この吸収、神経を取った歯の先端が溶け多少短くなる場合や矯正治療で歯が短くなるような溶け方なら殆ど気にすることはないのですが、
問題になるのが、歯根に起こる吸収
歯の中の神経部分が起こる場合が【内部吸収】
歯の外の歯根表面から起こる場合が【外部吸収】
内部吸収の場合は神経を取ることで内部吸収は止まるとされていますが、
外部吸収に関しては吸収している部分にもよりますが、殆どの場合で抜歯になります。
今回のケースは「内部吸収」が大きくなったパターン
患者さんは50代女性
1年前ぐらいから咬むと痛い感じが出てきた、1ヵ月前に何もしていなくてもズキズキ痛み
腫れて来ている感じも出てきている、自分としては奥から2番目の歯だと思われる。
3年前にこの歯は治療したそうで、その際に先生に神経付近まで虫歯があったから痛むかも!?
とは言われていたとのこと
レントゲンを撮ると、
「?」
吸収様の所見が見られます。
CTで吸収部位を精査すると根分岐部の内部吸収に見えるが、外まで吸収が広がっているようにも見える。
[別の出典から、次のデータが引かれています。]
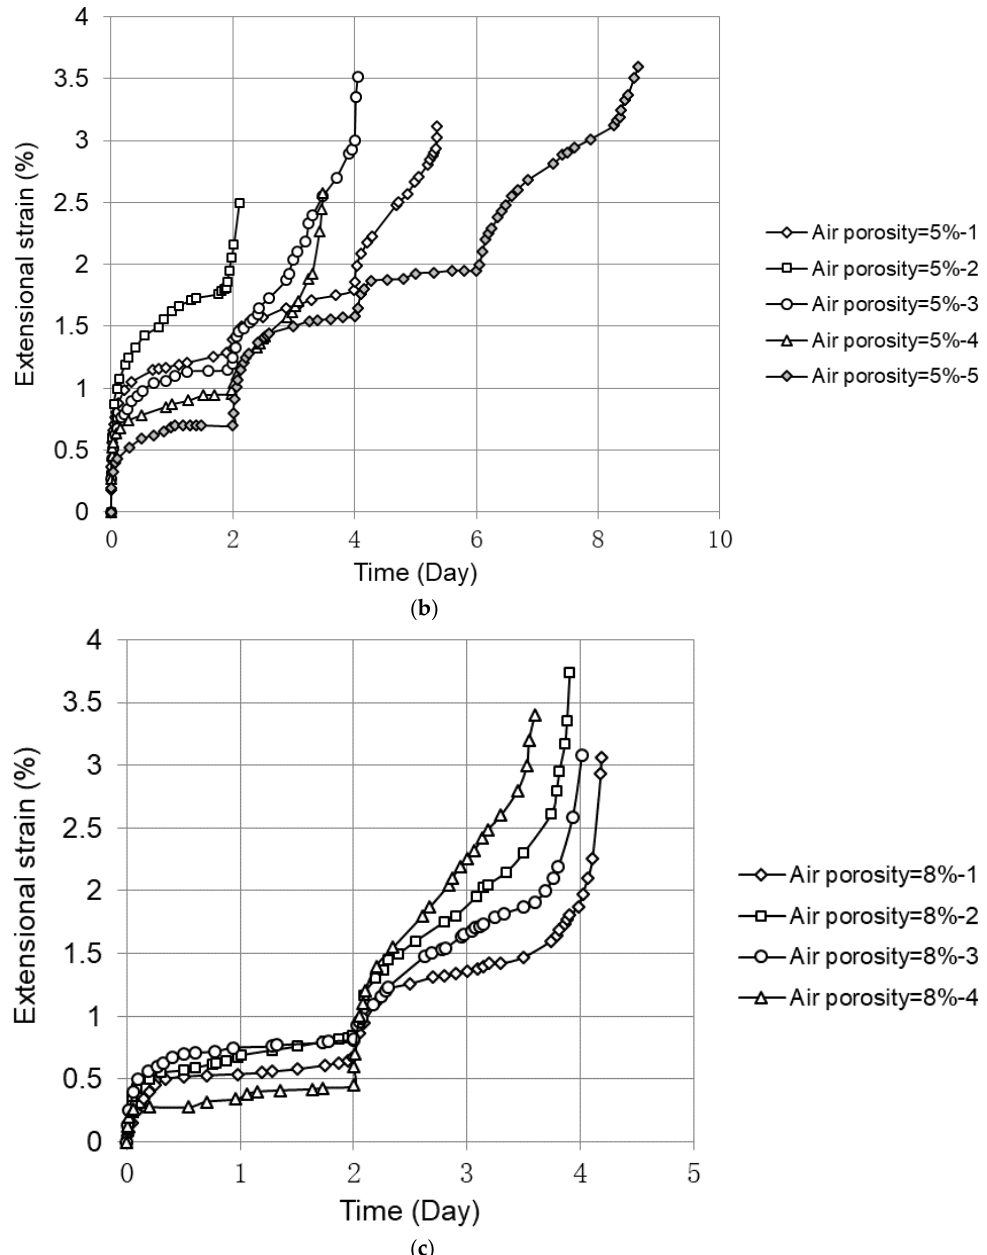
Figure 8. Extensional strain vs. time for the specimens with different air porosities in the middle part of the specimens at 5 °C and at 20 °C by applying various step creep loading, step loading every 2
患者さんには前回の治療したことによる痛みではなく、歯根吸収による歯髄炎の疑いが強いことを説明
個人的には、吸収した歯に関しては症状が出るまで使ってもらい、腫れ・膿などの症状が出た時点で抜歯を行うというスタンスです。
今回のケース
吸収部分をギリギリ治療できるか!?という瀬戸際(実際やっていないと分かりませんが・・・)
歯髄炎の症状もあることより、1回法で抜髄+吸収部分の処理を計画
治療をスタートすると、やはりCTと同じような部分に吸収所見
内部吸収ではなく、内部から吸収が外部まで到達したような形状でした。
基本的に吸収部分は多孔性で、血管があるかのようにその部分から出血してきます。
*GP下の黒っぽい点々部分が吸収した場所(止血しています)
根管充填材は通法のガッタパーチャーを使い、吸収している部分にはMTAを使用
いつもだったら、根充後にレジンコアまで作ってレントゲンを撮るのですが、今回は髄床底部の吸収だった為念の為にMTAを硬化させてからレジンコアを作りました。
そこから経過観察
根充後3週間:腫れ痛みはないが虫歯がある時のような違和感
根充後6か月:虫歯がある時のような違和感がありモノによっては咬むと痛い感じ
根充後1年:虫歯がある時のような症状はある、モノによっては咬むと違和感あり
1年予後のレントゲン
レントゲン所見は問題ありません。
患者さんには1年経過してその症状が残っていれば、その症状を許容してもらうか、不快であれば抜歯をするか!?
ただレントゲンで一切悪い所見が出てきていないので、そのまま使える所まで使うのがベターだと思われる。
クラウンを低目に入れ負担軽減をさせることは可能
因みに吸収は「破歯細胞」という自分の歯を食べてしまう細胞が原因であり、
細胞レベルの大きさなので、顕微鏡を使用しても破歯細胞までは見れません。
顕微鏡で出来ることは、吸収した部分を削り穴埋めをするだけで破歯細胞は全て取り切れません。
患者さんにの心情としては1本でも自分の歯を残したいという気持ちは分かるので、
このようなケースもトライケースで治療をさせてもらうことはありますが、内部・外部吸収はホント厄介です。。。